Alternative Erlang bindings for Thrift

At Amie Street we use Thrift, an open source project from Facebook, to offload various services from our PHP frontend to backends written in various other languages. Last week we released our first backend service written in Erlang, using the facebook-provided bindings.

At the beginning of this week we began to work on our backlog of improvements for this service. In working on these improvements, I realized that the Thrift bindings for Erlang were written as a fairly close translation of the bindings in object oriented languages, to the point of an OOP emulation layer (thrift_oop_server). This resulted in a lot of code that was both confusing for developers to read through and inefficient for the Erlang VM to execute.

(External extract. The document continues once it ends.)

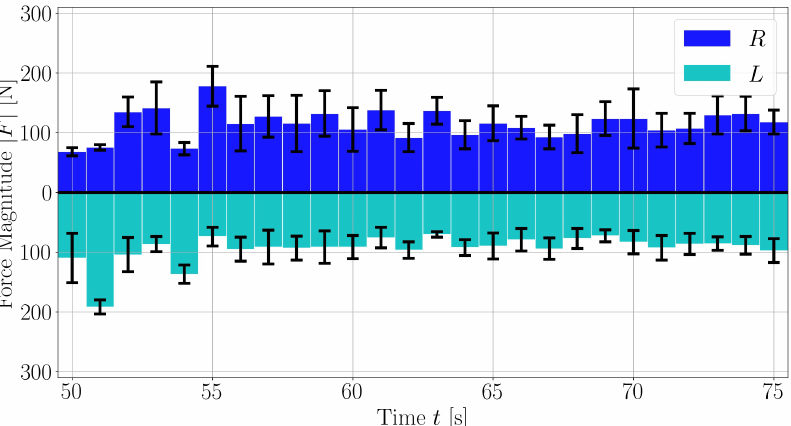
Figure 10. Average magnitude of the force exerted on pedal over time. Here, a section of a large assessment is shown. The averages are computed over 1s bins. The bars’ heights are the average force magnitude over the bin, and the error bars span plus and minus one standard deviation.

Since Erlang is quick to write, I spent the last couple of days rewriting the bindings, and have the new version online in a git repository. Here's the list of notable new features:


  • Improved idiomatic style - the whole thing is more "Erlangy" -- there are less gratuitous processes, and things are named thrift_binary_protocol rather than tBinaryProtocol

  • Improved performance - as a result of ditching the OOP layer, the new bindings are at least 5x faster than the old.

  • More robust code generation - the old version generated broken code from the ThriftTest.thrift file in the repository. The new one passes the tests.

  • Bug fixes - for example, the old version did not properly serialize/unserialize doubles

  • No unexpected crashing processes - the old thrift bindings crashed at the end of every connection when the client disconnected. The new version only crashes when something goes wrong


Hopefully we'll be able to get these new bindings merged upstream in the next couple of weeks. But if you use Erlang and Thrift, please check it out and try it on your project. And if you don't use Erlang and Thrift, it may be worth writing a quick server to see how useful it really is!

Wednesday, January 16, 2008

Reloading all code from the Erlang shell (take two)

So, it turns out that the snippet from earlier doesn't quite work right.

Thanks to #erlang on freenode, I found out that you can add commands to the shell by putting them in the user_default module. So here's the improved version:

In ~/erl/user_default.erl


-module(user_default).

-export([la/0]).

la() ->
Modules = [M || {M, P} <- code:all_loaded(), is_list(P) andalso string:str(P, "amiest") > 0],
[shell_default:l(M) || M <- Modules].


Then compile that module using c(user_default) from within ~/erl.

In your ~/.erlang:

code:load_abs("/home/amiest/erl/user_default").

Tuesday, January 15, 2008

Reloading all code from the Erlang shell

One of the reasons Erlang is pretty cool is that it supports hot code reloading. With OTP (Open Telecom Platform) applications, this can be done through a complicated mechanism involving release files, code_change callbacks to update state, and special upgrade/downgrade scripts.

In development, however, that's a bit of a nuisance. So, how do you simply reload all of the loaded modules after you've recompiled them? Here's a quick solution to paste into your ~/.erlang:


Reload = fun(M) ->
code:purge(M),
code:soft_purge(M),
{module, M} = code:load_file(M),
{ok, M}
end.

ReloadAll =
fun() ->
Modules = [M || {M, P} <- code:all_loaded(), is_list(P) andalso string:str(P, "/home/amiest") > 0],
[Reload(M) || M <- Modules]
end.


Obviously, replace /home/amiest with a directory within which your modules reside. Then, simply run ReloadAll(). from the shell to load the newest versions of your modules.